(TEXT SECTION begins)
Tags: Class Ideas, All-Seasons, Outdoor, 3-5, Fall, Spring, Anytime
Time : 30-40 mins
Author: Lynda Boudreault and Kristin Adams (adapted from Whole Kids Foundation School Garden Lesson Plans and The Green Team program of the Massachusetts Department of Environmental Protection, www.thegreenteam.org)
|Greeting and Review||Start class in your usual way.
Ask students if they know what compost is. Explain briefly that you will be learning about decomposition and compost (see handout).
|Main Lesson||What is Compost? Why do we compost? How do we do it? (5 mins)
(See background notes below for information about composting.)
|Watch video: Make the Most of Compost! (https://www.youtube.com/watch?v=Q5s4n9r-JGU).|
|Discuss different types of recycling programs.|
|Activity 2||Compare sand, garden soil, and compost. Have students work in groups.
Materials: Handouts, pencils, compostable or reusable cups, magnifying glasses, trays or paper plates to spread material out for investigation.
|Activity 3a||Take students out to composting station.|
|Create your own compost bin.|
|Cleanup||Have students collect soil and compost to return to garden. 3-5 minutes to pick up.|
|Goodbye||Conclude class in the usual way.|
Coordinate this lesson with snack time or garden work activities. If you’re starting class with snacks, serve a healthy snack that will result in materials that can be included in compost pile (orange or apple peels, nut shells, etc). If you’re having students clean up around the garden, have students collect clippings or leaves into containers to bring to compost bin. If you’re building a compost bin, have food scraps and clippings available to get students started.
Watch video: Make the Most of Compost! (https://www.youtube.com/watch?v=Q5s4n9r-JGU)
Discuss different types of recycling programs:
- the classroom (mixed paper),
- the cafeteria (polystyrene foam trays and utensils),
- at home (curbside collection of: mixed paper and cardboard; glass metal and plastic #1-7 containers; drink boxes, milk and juice cartons).
Compare sand, garden soil, and compost.
- Have students work in groups.
- Pass around cups containing samples of sand, garden soil, and compost to observe, touch, and smell.
- In groups, with magnifying glasses have students look at sand and garden soil. Allow students to list or sketch their observations.
- Pass around cups containing compost.
(TEXT SECTION ends)
(DATASET begins)
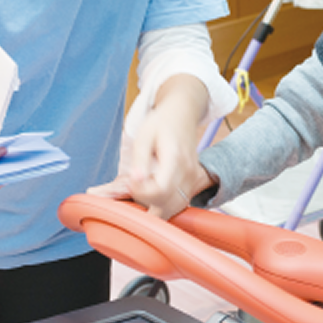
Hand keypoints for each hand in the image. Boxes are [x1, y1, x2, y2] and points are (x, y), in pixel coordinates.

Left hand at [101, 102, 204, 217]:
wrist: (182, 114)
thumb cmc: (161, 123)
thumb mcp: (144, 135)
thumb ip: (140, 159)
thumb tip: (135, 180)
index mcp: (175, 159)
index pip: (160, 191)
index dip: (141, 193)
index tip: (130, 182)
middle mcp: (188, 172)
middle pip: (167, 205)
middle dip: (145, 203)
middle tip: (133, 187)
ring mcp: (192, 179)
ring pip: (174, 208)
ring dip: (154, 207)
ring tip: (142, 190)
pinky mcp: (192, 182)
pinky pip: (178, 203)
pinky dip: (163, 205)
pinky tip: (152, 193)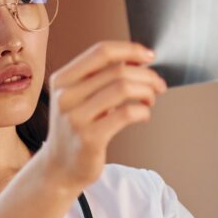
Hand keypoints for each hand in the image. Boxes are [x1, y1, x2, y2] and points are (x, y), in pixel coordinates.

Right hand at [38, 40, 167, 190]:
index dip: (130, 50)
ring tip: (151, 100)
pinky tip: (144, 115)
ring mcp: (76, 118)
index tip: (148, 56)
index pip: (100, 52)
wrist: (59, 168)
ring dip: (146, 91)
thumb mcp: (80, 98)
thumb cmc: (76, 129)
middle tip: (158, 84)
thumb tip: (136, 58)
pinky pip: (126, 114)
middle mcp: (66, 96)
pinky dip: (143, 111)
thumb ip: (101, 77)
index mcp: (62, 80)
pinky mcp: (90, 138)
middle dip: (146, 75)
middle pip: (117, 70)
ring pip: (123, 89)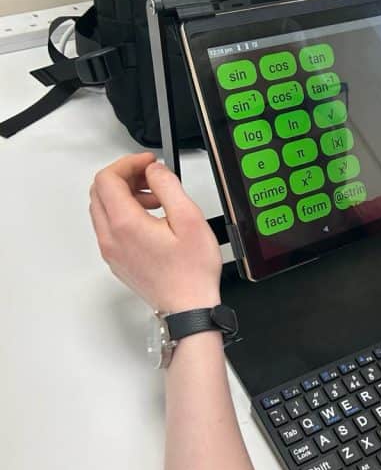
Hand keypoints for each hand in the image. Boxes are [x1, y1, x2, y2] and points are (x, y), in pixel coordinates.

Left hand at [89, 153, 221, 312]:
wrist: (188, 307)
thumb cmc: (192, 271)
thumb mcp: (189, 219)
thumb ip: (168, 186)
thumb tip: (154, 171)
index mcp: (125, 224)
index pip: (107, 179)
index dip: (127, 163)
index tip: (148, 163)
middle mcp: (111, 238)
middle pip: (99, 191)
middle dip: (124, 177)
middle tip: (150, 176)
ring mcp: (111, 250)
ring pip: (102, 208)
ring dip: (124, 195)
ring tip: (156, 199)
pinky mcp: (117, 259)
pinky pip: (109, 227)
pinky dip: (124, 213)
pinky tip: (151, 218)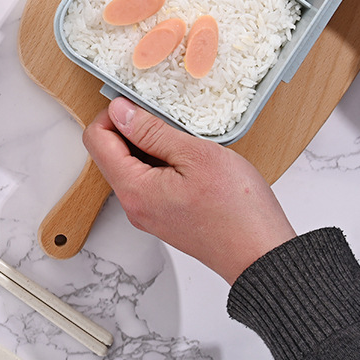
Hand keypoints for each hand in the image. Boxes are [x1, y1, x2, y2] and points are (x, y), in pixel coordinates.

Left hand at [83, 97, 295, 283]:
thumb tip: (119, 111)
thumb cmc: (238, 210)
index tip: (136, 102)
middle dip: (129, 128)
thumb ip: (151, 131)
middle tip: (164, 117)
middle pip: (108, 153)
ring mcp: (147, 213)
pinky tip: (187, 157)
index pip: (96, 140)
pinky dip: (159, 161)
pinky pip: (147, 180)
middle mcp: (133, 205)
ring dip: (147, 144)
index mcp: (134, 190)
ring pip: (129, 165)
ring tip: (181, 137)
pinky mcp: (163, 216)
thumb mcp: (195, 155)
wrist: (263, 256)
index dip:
(DATASET ends)
§ **WHAT THIS TASK INVOLVES**
Do these statements agree with the compost lesson plan? For each, answer yes or no and quote the words of the plan that decide it.
1. The lesson is planned to take 30 to 40 minutes.
2. The cafeteria recycling program collects mixed paper.
3. Students use magnifying glasses to examine sand and garden soil.
The data has nothing to do with the compost lesson plan.

§ **ANSWER TO THE EXERCISE**
1. Yes: "Time : 30-40 mins"
2. No: "the cafeteria (polystyrene foam trays and utensils)"
3. Yes: "with magnifying glasses have students look at sand and garden soil"